4. Walk your own path. This is probably one of the worst mistakes we can make – comparing ourselves to others, comparing our progress to others, comparing our success, our friends, our possessions, our degree of enlightenment, our simplicity, our peace of mind, our subscription lists, our compost heaps – it doesn’t matter what you compare to others, it has the same effect. You end up feeling inferior, or superior. You play a ‘one up, one down’ game where someone’s assessed as being better than someone else. It’s addictive, and insidious, this comparison game. You can’t know what other people’s journey are like, and sometimes we can have an idealised view of how someone else is travelling – we imagine their journey to have greater comforts, better views, less challenges. No journey is ever static, so even if another person’s journey is ‘better’ than yours now, it could be ‘worse’ tomorrow. Whatever is going on in someone else’s journey, the more important point to remember is that’s their journey and you have to live your own. Your own journey will be full of adventure and challenge and joy and excitement and boredom and heartbreak and whatever else it’s going to contain. But the one thing we know for sure – it’ll be yours, and yours alone. What if your journey were the most exciting journey on the planet? It is, you know. At least, it could be, to you. Walk your own path.

5. Make up your own rules. I just made these up. They work for me. Writing this was a powerful exercise to help me discover my own truths and guides. If I wrote this 10 years ago or in 10 years time, they may be different again. Your truths and guides will be different to these. Sure, you can borrow these, but use them to jump off into your own.

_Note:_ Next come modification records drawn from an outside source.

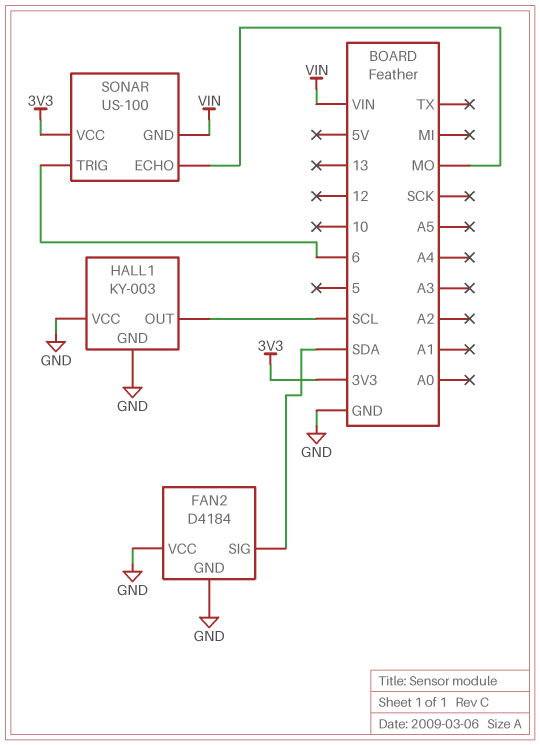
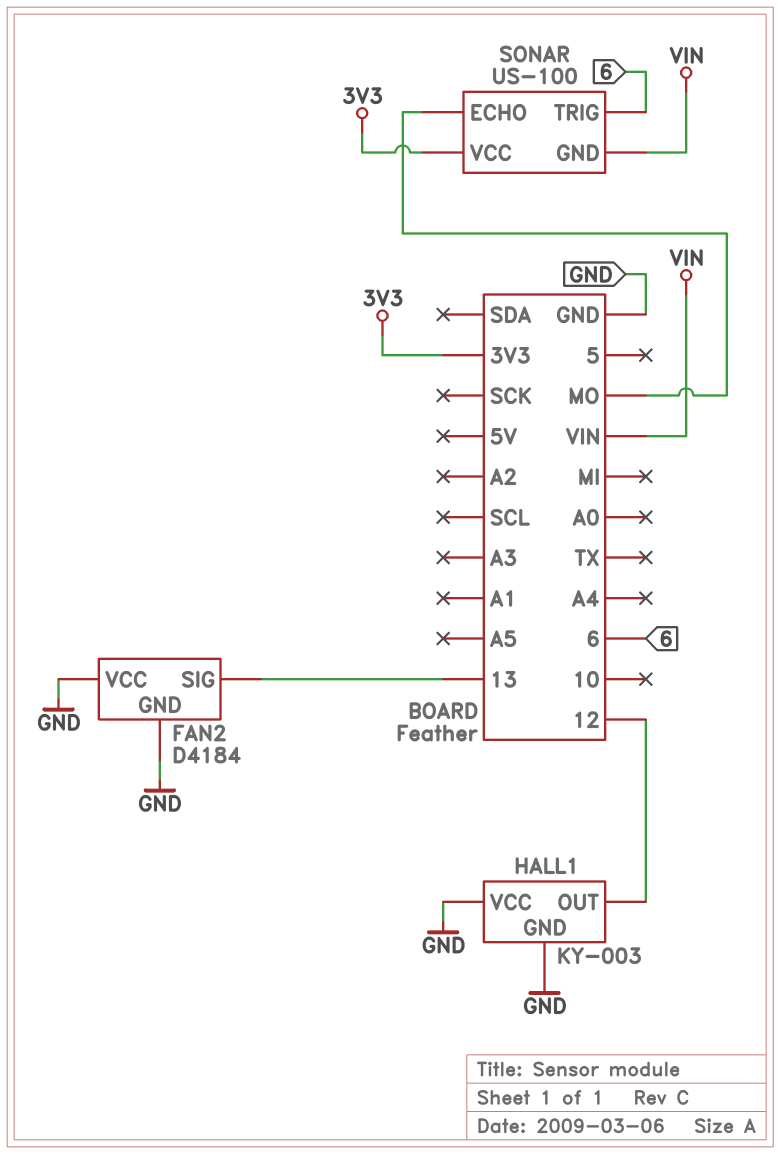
FAN2 pin SIG: SDA -> 13
HALL1 pin OUT: SCL -> 12

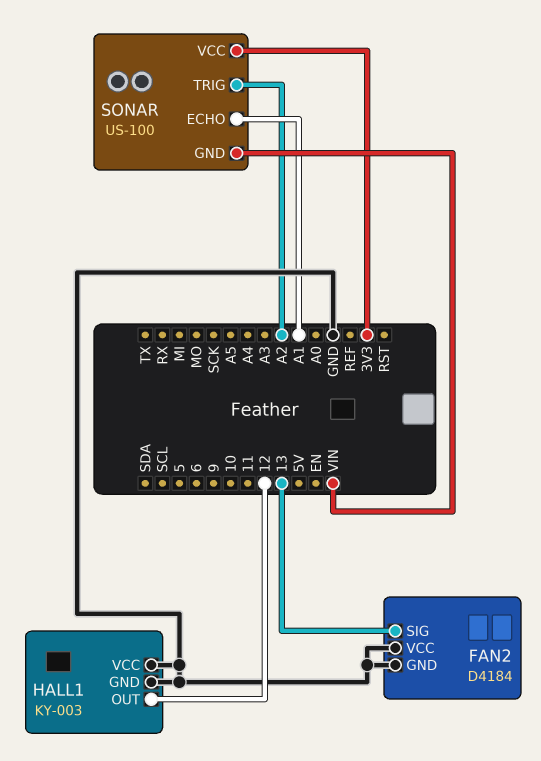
SONAR pin ECHO: MO -> A1
SONAR pin TRIG: 6 -> A2

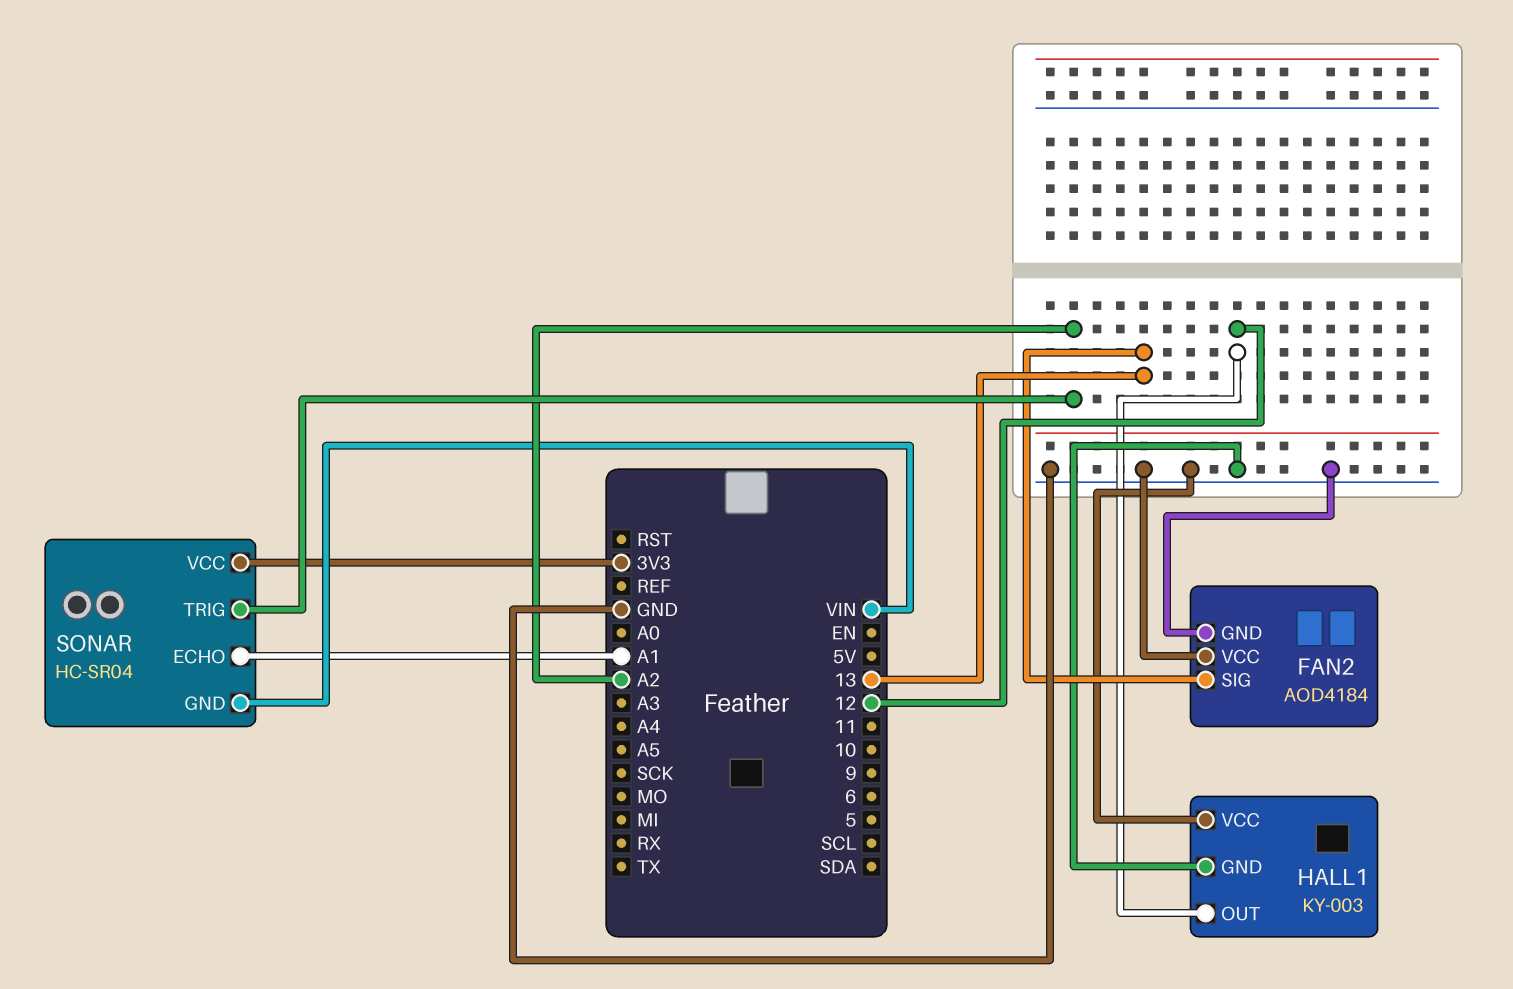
FAN2: D4184 -> AOD4184
SONAR: US-100 -> HC-SR04

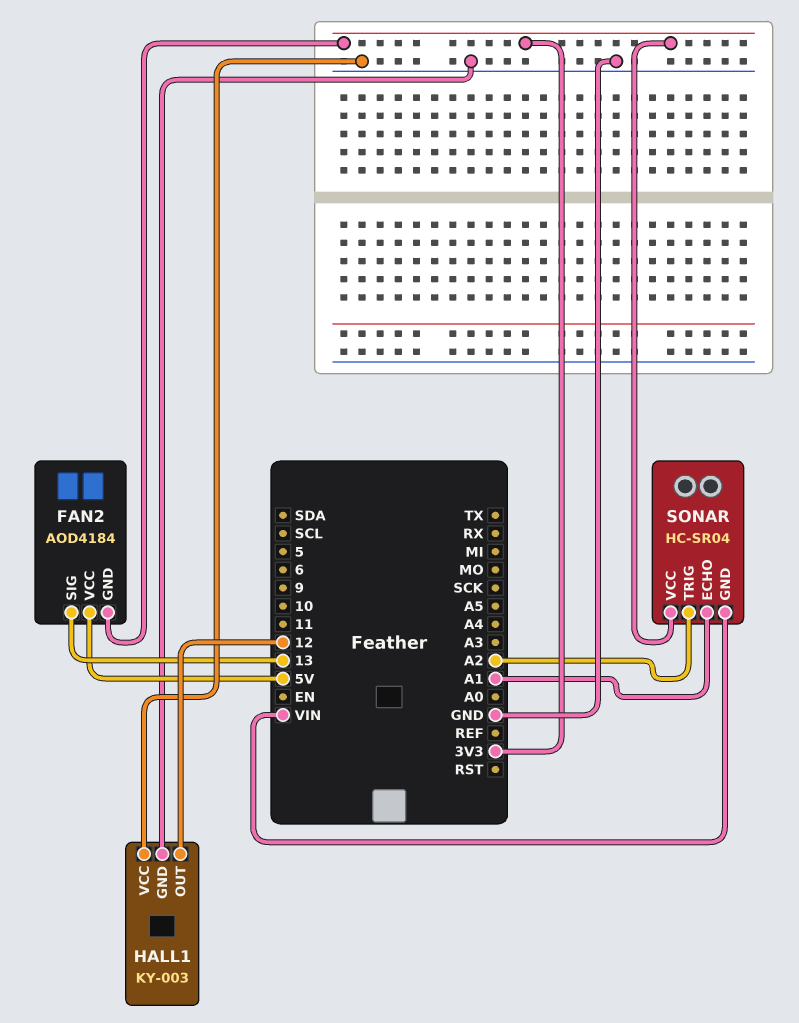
FAN2 pin GND: GND -> 3V3
FAN2 pin VCC: GND -> 5V

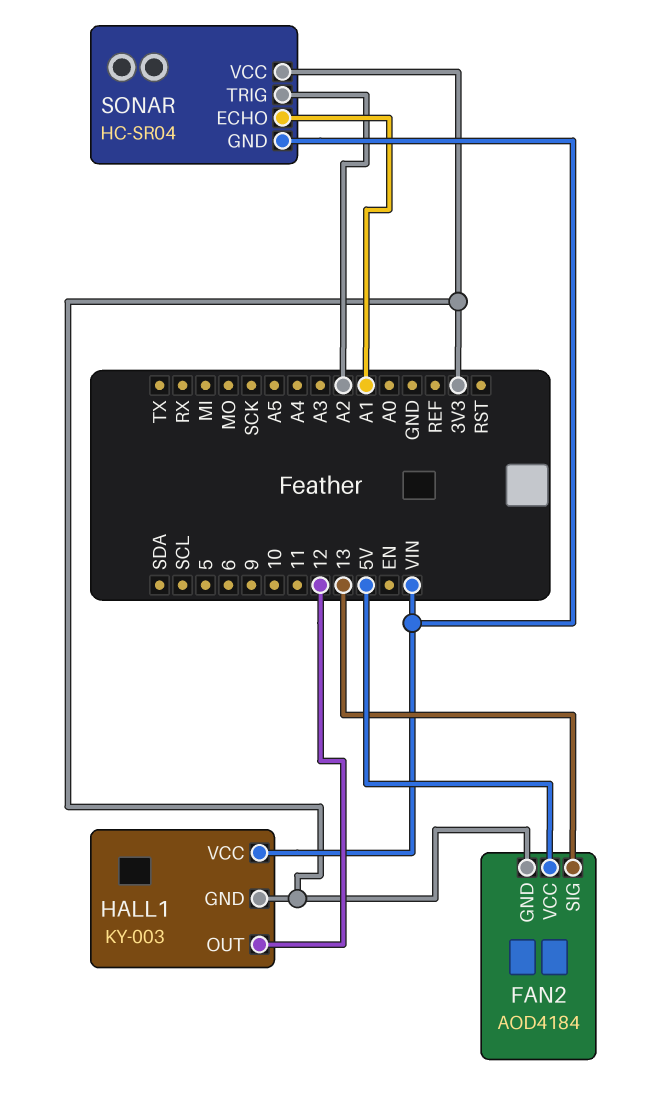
HALL1 pin GND: GND -> 3V3
HALL1 pin VCC: GND -> VIN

Read more about Jill and her fascination with the power of listening at I’m Listening Now. You can also learn more about the challenge Jill is putting out to women everywhere to take a year without clothes shopping.

10 Comments »

  • Ray said:

    Those are fine rules to use for life. How about the rule to just get started? Don’t just think about it…do it. As Yoda said, “There is no try, there is just do”…or something like that.
    .-= Ray´s last blog ..Productivity or Procrastination? =-.

  • Matthew Needham said:

    Ray, that’s definitely a Ben quote. With thanks to Yoda!

  • Jean Sarauer said:

    I’m glad I’m not the only one that gets that “not quite measuring up” twinge when I read things like that Gandhi article. It’s really easy to lose sight of the fact that we’re all different and have our own talents, interests, etc. Life was never meant to be a one-size-fits-all deal.
    .-= Jean Sarauer´s last blog ..How to Live With Your Inner Critic =-.

  • Matthew Needham said:

    Absolutely right Jean! All too often we feel we aren’t measuring up, when in reality we are doing just fine!

  • Farouk said:

    interesting post Matthew, if a person managed to get over his bad habits, life would be way better

  • Matthew Needham said:

    Thanks Farouk. Hopefully we might get some more articles from Jill!

  • Ben said:

    This is a really nice Post Jill. Thank you Matthew for sharing it.

    I completely agree. We have to take what we need and walk our own way.

    When I’m speaking, I often refer to a Jim Rohn idea when talking about Self Development; treat it all like going shopping. When you go shopping you don’t go and buy everything in the shop. You only get the things you need or want in that moment in time.

    If we can take our own journey in this way, we can easily learn while we go.
    .-= Ben´s last blog ..Friday’s Personal Development Homework – A Twist =-.

  • Matthew Needham said:

    Thanks Ben for sharing the example. That’s really nice insight. I’ve only recently come across jim, but I do like what I’ve read/heard.

  • Steve Scott Site said:

    Information and advice from friends can be helpful, but some of my friends would probably just give me the answers they think I want to hear, not their true opinions. I also have some relatives who think I’m nuts for “working on the internet,” but I still try to listen to what everyone tells me.
    .-= Steve Scott Site´s last blog ..Steve’s Sunday Selections – May 23rd, 2010 =-.

  • Matthew Needham said:

    That, to be fair, is a big problem with friends. You need to cultivate the ‘critical friend’ or explain to them up front that you want them to tell you what they don’t like about it. Not what they do.